Since the 1980s, the NOC has developed the South Atlantic Tide Gauge Network (SATGN), providing vital observations from an under-sampled ocean region and a test bed for technology development for remote and hostile regions.
This Southern Ocean network has enabled us to develop new and novel technologies to address a wide range of issues, such as deploying and maintaining underwater equipment, recording surface measurements in Polar Regions, operating with limited power resources, telemetry issues etc.
This has now allowed us to develop a suite of high quality, technological solutions that can be used for high accuracy sea level tide gauge installations, for deployment in remote, harsh and difficult to reach environments.
These technology achievements have allowed us to collaborate in programs such as the Commonwealth Marines Economies (CME) programme, funded by UK Government. This program is part of a ~£23 million package of measurements to help Small Island and Developing States (SIDS), to develop their marine economies programme and foster their science capability. We have been able to contribute to this using our tide gauge expertise, to design and develop sea-level monitoring instrumentation in areas such as the Caribbean, which includes St Lucia, Belize and Dominica.
These gauges have been designed to be robust with low manufacturing and maintenance cost, but are able to provide a high quality technological solution with minimal running costs. As this area is also prone to seismic activity and hurricane type events, high frequency sampling is also needed to expedite the identification of tsunami and storm type events, which can then be dissemination as warnings around the region.
Landers and seabed monitoring
A lander is a frame that is equipped with a suite of sensors or instruments and is lowered or free-falls to the seabed to collect measurements. The NOC has a range of landers and frames for use in a variety of locations, from the deep ocean, through to coastal and intertidal regions. We are experts in lander operations with over forty years’ experience in designing, deploying and recovering landers. We offer standard and bespoke lander design services.
MYRTLE-X
MYRTLE-X is a sea-bed lander capable of operating in water depths up to 6000m. It is a long term ocean observatory platform suitable for use with a wide range of sensors and capable of transmitting data back from the deployment site, periodically without needing to recover the measuring platform.

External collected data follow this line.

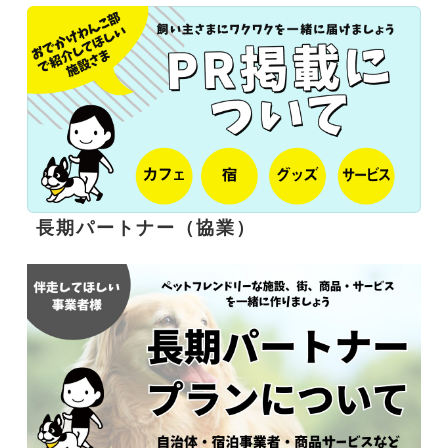
長期パートナー（協業）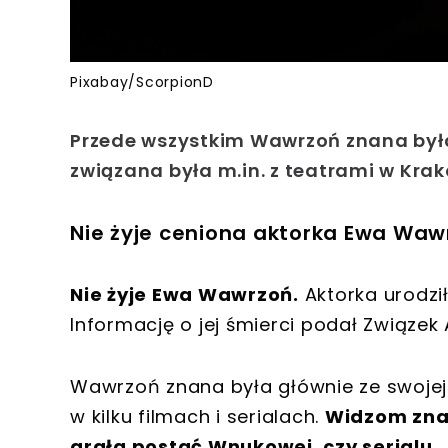
Pixabay/ScorpionD
Przede wszystkim Wawrzoń znana była 
związana była m.in. z teatrami w Kra
Nie żyje ceniona aktorka Ewa Waw
Nie żyje Ewa Wawrzoń.
Aktorka urodził
Informację o jej śmierci podał Związek
Wawrzoń znana była głównie ze swojej t
w kilku filmach i serialach.
Widzom znan
grała postać Wnukowej, czy serialu 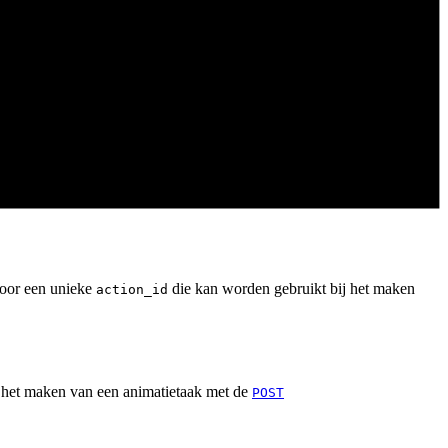
door een unieke
die kan worden gebruikt bij het maken
action_id
 het maken van een animatietaak met de
POST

Data are recorded onto a central logger which then distributes duplicate data into data capsules. Up to twelve capsules can be fitted and they can be released on-demand or via pre-determined intervals. Once on the surface, the data capsule can be recovered or it can begin transmitting data back to the lab, along with the current position. MYRTLE-X also has the capability of transferring data from the logger to nearby gliders or vessels, thus recovering data with releasing a capsule. If data is being transferred to/from a nearby surface buoy, mission control parameters can be changed remotely in order to respond to a forecasted event.